Page MenuHomePhabricator

Running "scap pull" on deploy1001 halts for 2 minutes, then reports a php-fpm error
Closed, ResolvedPublic

Description

krinkle at deploy1001.eqiad.wmnet in /srv/mediawiki-staging (master)
$ scap pull
00:15:54 Copying from deploy1001.eqiad.wmnet to deploy1001.eqiad.wmnet
00:15:54 Started rsync common
00:17:54 Finished rsync common (duration: 02m 00s)
00:17:54 Started scap-cdb-rebuild
00:17:55 Finished scap-cdb-rebuild (duration: 00m 00s)
00:17:55 Checking if php-fpm restart needed
00:17:55 Last output:
sudo: a password is required
00:17:55 php-fpm restart failed!

The reason for running this command is that in order for a maintenance script to take into account staged changed, they must first be applied locally.

For example, running mwscript extensions/WikimediaMaintenance/dumpInterwiki.php.

For any other server, one typically uses scap pull for that. But while this worked, it seems to block for 2 minutes, and then report a php-fpm error.

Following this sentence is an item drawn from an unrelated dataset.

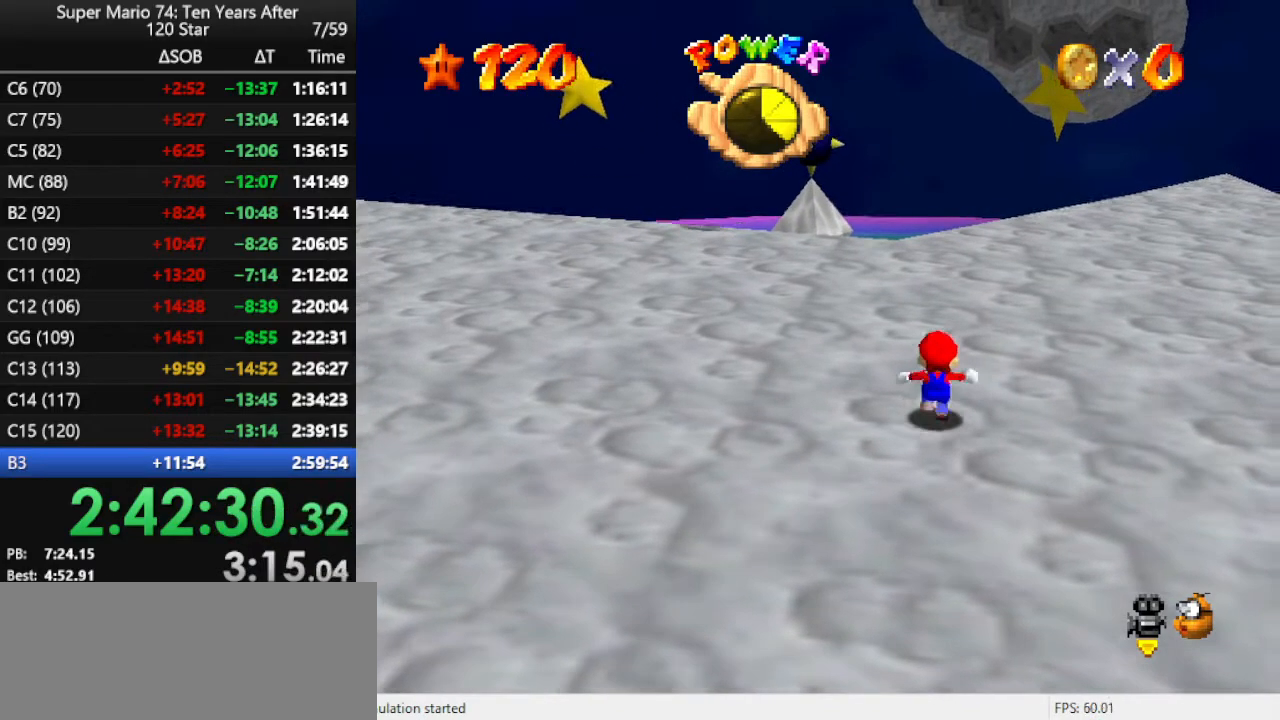
{"buttons": [], "left_stick": "up-right", "events": [[100, "C_RIGHT", "down"], [133, "C_DOWN", "down"], [267, "C_DOWN", "up"], [300, "C_RIGHT", "up"], [333, "left_stick", "up-right"]]}
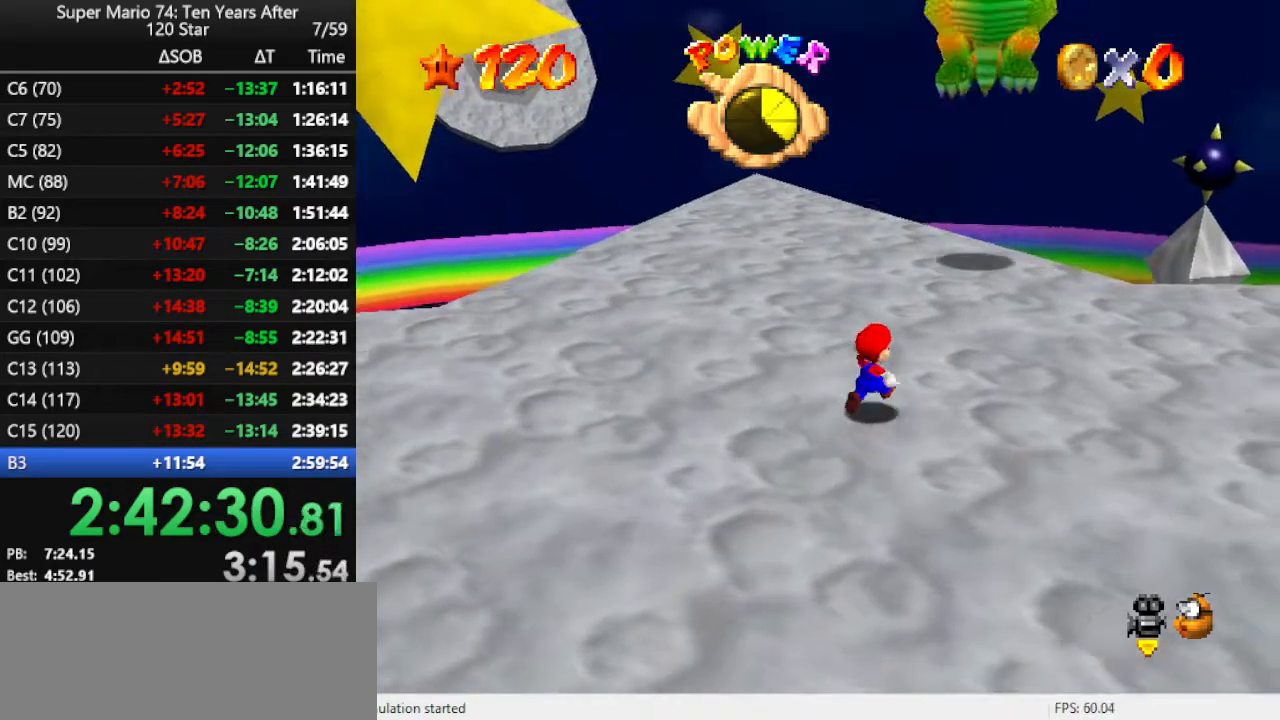
{"buttons": ["A"], "left_stick": "up", "events": [[100, "left_stick", "up"], [333, "A", "down"]]}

I'm not sure what it is doing during these two minutes. Running scap pull on mwdebug1002 generally only takes a few seconds. I suspected that the sudo command (which one?) or the php-fpm failure is cause of it, but the timestamps don't agree. Maybe the timestamps are off?

Event Timeline

thcipriani triaged this task as Medium priority.Mar 25 2020, 5:01 PM
thcipriani subscribed.

FWIW, the pausing and the error are two different pieces. That is, the pause is cdb rebuild IIRC. The error is sudo differences in beta vs prod.

I ran the command today to get another datapoint. It doesn't take a long time to run, but the sudo issue persists.

dancy@deploy1002:~$ scap pull
17:51:03 Copying from deploy1002.eqiad.wmnet:/srv/mediawiki-staging to deploy1002.eqiad.wmnet:/srv/mediawiki
17:51:03 Started rsync common
17:51:06 Finished rsync common (duration: 00m 02s)
17:51:06 Started scap-cdb-rebuild
17:51:19 Finished scap-cdb-rebuild (duration: 00m 13s)
17:51:20 Checking if php-fpm restart needed
17:51:20 Last output:
sudo: a password is required
17:51:20 php-fpm restart failed!

I think the issue is that on app servers, the mwdeploy user has this sudo permission:

(root) NOPASSWD: /usr/local/sbin/check-and-restart-php php7.2-fpm *

but on the deploy server, deployers have the following sudo permission:

(root) NOPASSWD: /bin/bash -c /usr/local/sbin/restart-php7.2-fpm

Scap is running

sudo -u root -n PHP="php7.2" -- /usr/local/sbin/check-and-restart-php php7.2-fpm 100

Change 763313 had a related patch set uploaded (by Ahmon Dancy; author: Ahmon Dancy):

[mediawiki/tools/scap@master] sudo_check_call: debug log the command to be run

https://gerrit.wikimedia.org/r/763313

Change 763313 merged by jenkins-bot:

[mediawiki/tools/scap@master] sudo_check_call: debug log the command to be run

https://gerrit.wikimedia.org/r/763313

@Krinkle: I'm thinking the resolution to this ticket may be "don't run scap pull on the deploy server". What do you think?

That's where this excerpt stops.